Janet Jackson, TLC, Salt-n-Pepa, Aaliyah. People who know and love those artists think of them nostalgically now, but in their prime they were very popular, and they were pretty open about their sexuality. Much of their music (in my opinion) was realistic in a way Beyoncé's music is not. How many people have asked their driver to put up the partition before getting it on? Not me. Beyoncé is all about control, and because of that she may be the best entertainer on the planet right now. Sensuality can be about control, sex can be about control, but the idea of losing yourself in another person -- I don't get that when I listen to Bey.

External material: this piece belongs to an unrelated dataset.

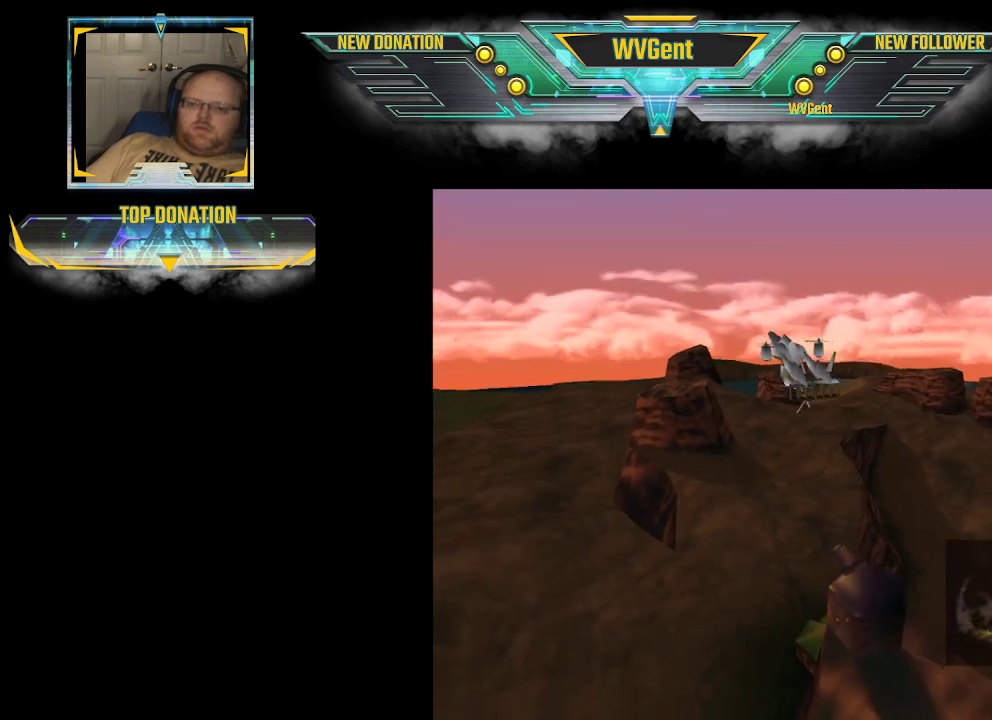
{"buttons": [], "left_stick": "center", "right_stick": "center", "events": [[300, "CIRCLE", "down"], [400, "CIRCLE", "up"]]}
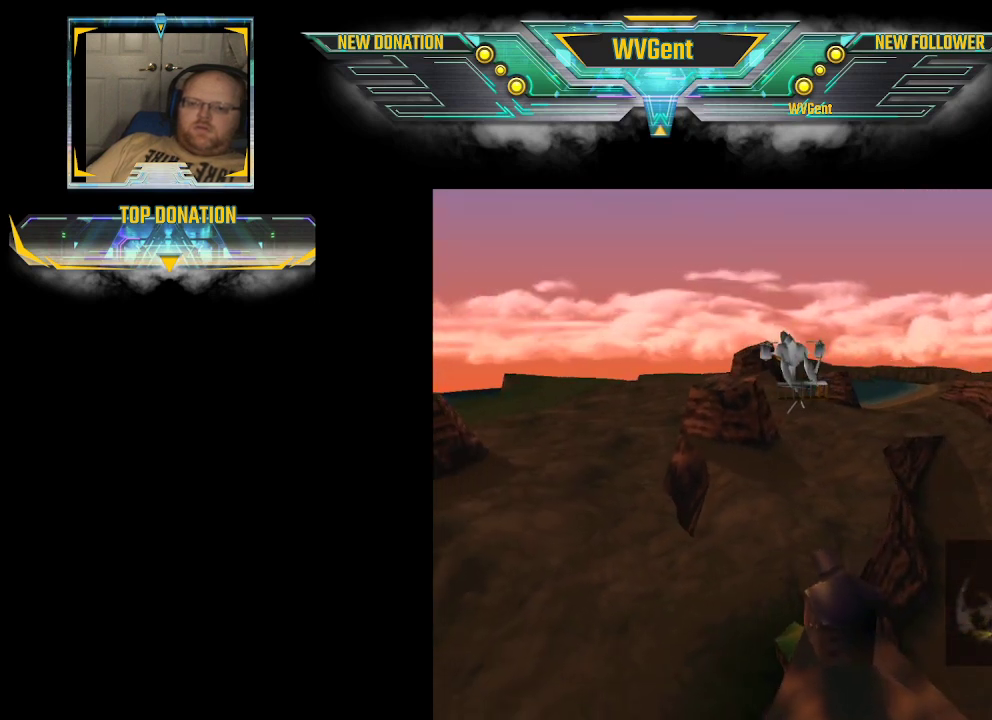
{"buttons": ["CROSS"], "left_stick": "center", "right_stick": "center", "events": [[233, "CROSS", "down"]]}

I should say as a disclaimer, I don't mind all of the love given to Beyoncé because she deserves it on the basis of her talent alone. What gets to me is how hard feminists and generally intelligent women grab onto not just Beyoncé, but her sexuality specifically. The way I feel about it is kind of like what Spike Lee said about Brooklyn, or what Kara Brown said about Jen Selter (Instagram's butt selfie girl). This is not new. People, women, strong women, have done this before -- perhaps more authentically. Beyoncé's sensuality is just easily accessible right now.

Most of the talent I mentioned, TLC, Aaliyah, Janet, were popular at a time when performance was not extrapolated and dissected the way it is now on the internet. All That existed on Nickelodeon with one of the most diverse casts on TV (without the show being ABOUT said diversity), TLC told us they were not too proud to beg for sex (I can't imagine that going over well with the internet today), Aaliyah rocked back and forth before she turned 16 (which is probably why Drake and so many other men romanticize how "down" she was), Salt-n-Pepa kept it real about the risks of casual sex in "Let's Talk About Sex", and Janet was keepin it real all around about how to get down. All of that happened in the first 5 years of the 1990s (don't get me started on a 90s-were-the-best tirade). Also, it is important to note that Beyoncé expressed her sexuality in many songs before this most recent album, but that was before her marriage to Jay-Z.

My qualm with the Beyoncé fever now, or Mrs. Carter, is that we as a society didn't celebrate her celebrating her sexuality until she was "successfully" (I mean successful here in many ways) paired with a man. Rihanna has always been open about her sexuality, but she's often written off as a party girl, rather than a woman who happens to be very cozy with her sexuality because she was raised outside the bounds of American patriarchal/ puritanical culture.

There's also an element of equality in this '90s contingent that some men feel is missing in feminism today. Too often when a woman asserts herself sexually or otherwise it is interpreted by men (and many women) to mean she does not need a man. I think that's why people like Beyonce so much right now -- she is pretty neatly wrapped up in the traditional sexual structure we think is appropriate (i.e. heterosexual marriage, although some people still have a problem with that, but that's a whole other can of crazy). But if we go back and look to the old Janet or TLC or even sassy Salt-n-Pepa, you'll hear appreciation. You won't hear them giving men praise simply for being men, but what you WILL hear is women taking about how much they love their man because of what he can provide, sexually or otherwise, and that appeals to me. I am interested in a partnership where both partners are giving and taking, and to me, those songs embody that idea.

Mainly because of the Beyhive, and partially because I have tons of friends I respect very much who love Beyonce, I feel the need to tie this up once more by reiterating that I DO NOT HATE BEYONCE. In fact, I have said on multiple occasions that I think her presence is definitely a huge positive for the world. That said, she is not necessarily doing something new by being independent, owning her sexuality, or even being a superb entertainer. What she has done, though, is start conversations like this one, which is one of the best things an artist can achieve. So right on girl! I'd just ask my fellow feminists and non-feminist Bey supporters to take a few steps back and acknowledge that this landscape was cultivated before she came onto the scene, and maybe there is some room in there for ladies like me who don't see themselves in Beyoncé's music.